Trademarks and What it Really Means to Be FAMOUS. An Analysis.

by Riveles Wahab LLP
Contact

[author: Olivera Medenica]

Famous marks qualify for protection under the federal anti-dilution statute, see 15 U.S.C. § 1125(c).  In most cases, trademark dilution involves an unauthorized use of another's trademark on products that do not compete with, and have little connection with, those of the trademark owner.  So for example, a famous trademark used by one company to refer to apparel might be diluted if another company began using a similar mark to refer to pet food.  If the mark is not famous, then an owner must demonstrate that the allegedly infringing use creates a likelihood of confusion as to the source of the product or service being identified by the allegedly infringing use.  In other words, where the mark is not famous, it is highly unlikely that there is likelihood of confusion if the products or services are in unrelated markets.

But the famous mark argument is not without boundaries.  Even if a mark is famous throughout Europe and Asia, for example, with multiple retail outlets, numerous press mentions and so forth, that “it” factor is useless in a U.S. court if the mark is not used in the U.S.  This has caused much confusion to foreign trademark owners relying upon the famous foreign marks doctrine (or the “famous mark doctrine”) to support their infringement argument.  According to McCarty, the "famous marks" doctrine is, in fact, a different and distinct "legal concept under which a trademark or service mark is protected within a nation if it is well known in that nation even though the mark is not actually used or registered in that nation."  J. Thomas McCarthy, McCarthy on Trademarks and Unfair Competition, § 29.2, at 29-164 (4th ed. 2002).  Much to the chagrin of foreign mark owners, the “famous marks doctrine” has been expressly rejected in the Second Circuit as inconsonant with the territoriality principle.  ITC Ltd. v. Punchgini, Inc., 482 F.3d 135, 150-65 (2d Cir. 2007).

Indeed, in ITC v. Punchgini, plaintiffs tried to use the famous mark doctrine argument to revive an abandoned park.  There, Plaintiffs held a registered U.S. trademark for restaurant services: “Bukhara.”  Three years after plaintiffs ceased using the mark in the United States, they sought to register the Dal Bukhara mark.  Prior to that, defendants had opened the Bukhara Grill restaurant.  Plaintiffs sued defendants for trademark infringement, unfair competition, and false advertising in violation of federal and state law.

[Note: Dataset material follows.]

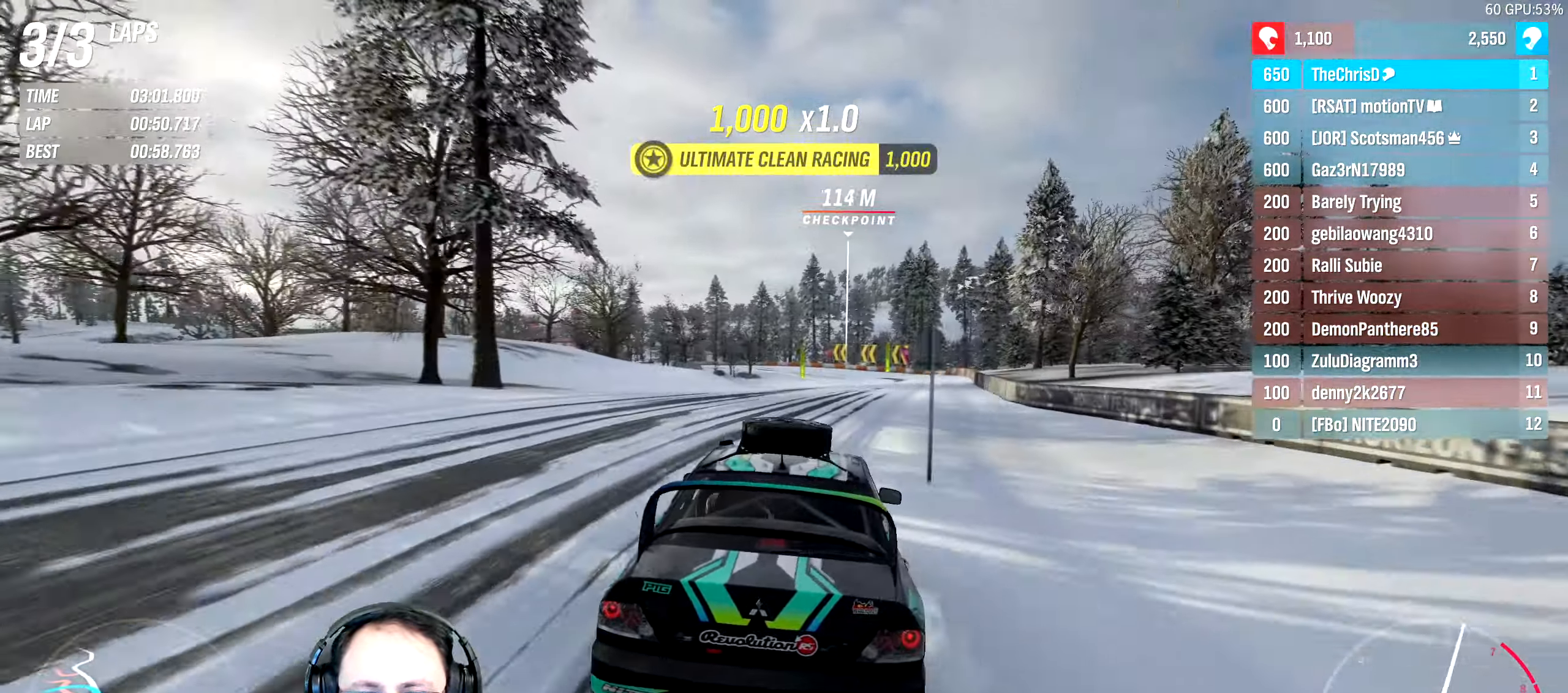
{"buttons": ["R2"], "left_stick": "center", "right_stick": "center", "events": [[33, "left_stick", "right"], [166, "left_stick", "center"]]}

The court found in defendants’ favor on plaintiffs’ infringement and federal unfair competition claim because it found that plaintiffs had abandoned their mark.  The abandonment doctrine derives from the well-established principle that trademark rights are acquired and maintained through use of a particular mark. See Pirone v. MacMillan, Inc., 894 F.2d 579, 581 (2d Cir. 1990) ("'There is no such thing as property in a trade-mark except as a right appurtenant to an established business or trade in connection with which the mark is employed.'" (quoting United Drug Co. v. Theodore Rectanus Co., 248 U.S. 90, 97, 39 S. Ct. 48, 63 L. Ed. 141, 1918 Dec. Comm'r Pat. 369 (1918))). This is true even of marks that have been registered with the Patent and Trademark Office. See Basile, S.p.A. v. Basile, 283 U.S. App. D.C. 227, 899 F.2d 35, 37 n.1 (D.C. Cir. 1990) ("Although [a mark's] registration is a predicate to its protection under [section 32(1)(a) of] the Lanham Act, the underlying right depends not on registration but rather on use.").  Indeed, one of the fundamental premises underlying the registration provisions in the Lanham Act is that trademark rights flow from priority and that priority is acquired through use. See, e.g., 15 U.S.C. § 1057(c) (stating that registration of mark "shall constitute constructive use of the mark, conferring a right of priority, nationwide in effect . . . against any other person except for a person whose mark has not been abandoned and who, prior to such filing[,] . . . has used the mark"). Thus, so long as a person is the first to use a particular mark to identify his goods or services in a given market, and so long as that owner continues to make use of the mark, he is "entitled to prevent others from using the mark to describe their own goods" in that market. Defiance Button Mach. Co. v. C & C Metal Prods. Corp., 759 F.2d 1053, 1059 (2d Cir. 1985); see also Sengoku Works v. RMC Int'l, 96 F.3d 1217, 1219 (9th Cir. 1996) ("It is axiomatic in trademark law that the standard test of ownership is priority of use.").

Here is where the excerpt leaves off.